### [Your task]
Select all lines holding the word "text" from the entries that follow.

### [Data for the task]
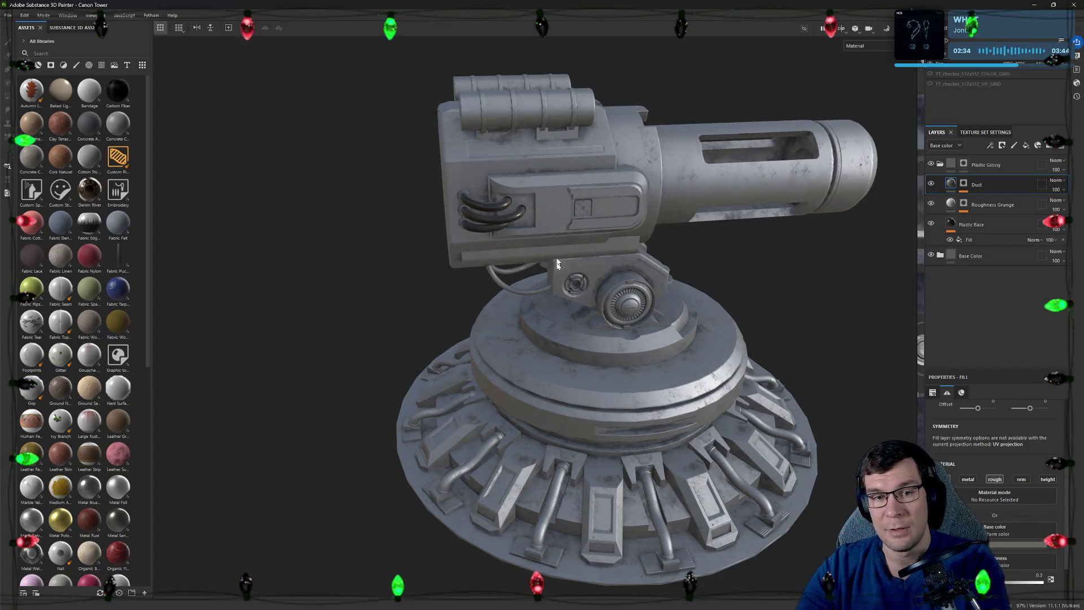
{"action": "mouse_move", "coordinate": [551, 203]}
{"action": "left_mouse_down", "text": "alt"}
{"action": "mouse_move", "coordinate": [669, 261]}
{"action": "mouse_move", "coordinate": [685, 429]}
{"action": "mouse_move", "coordinate": [593, 189]}
{"action": "mouse_move", "coordinate": [480, 198]}
{"action": "mouse_move", "coordinate": [616, 379]}
{"action": "mouse_move", "coordinate": [713, 303]}
{"action": "left_mouse_up", "text": "alt"}
{"action": "scroll", "coordinate": [668, 262], "scroll_direction": "up", "scroll_amount": 2}
{"action": "scroll", "coordinate": [678, 339], "scroll_direction": "up", "scroll_amount": 2}
{"action": "scroll", "coordinate": [684, 429], "scroll_direction": "up", "scroll_amount": 2}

### [Task result]
{"action": "left_mouse_down", "text": "alt"}
{"action": "left_mouse_up", "text": "alt"}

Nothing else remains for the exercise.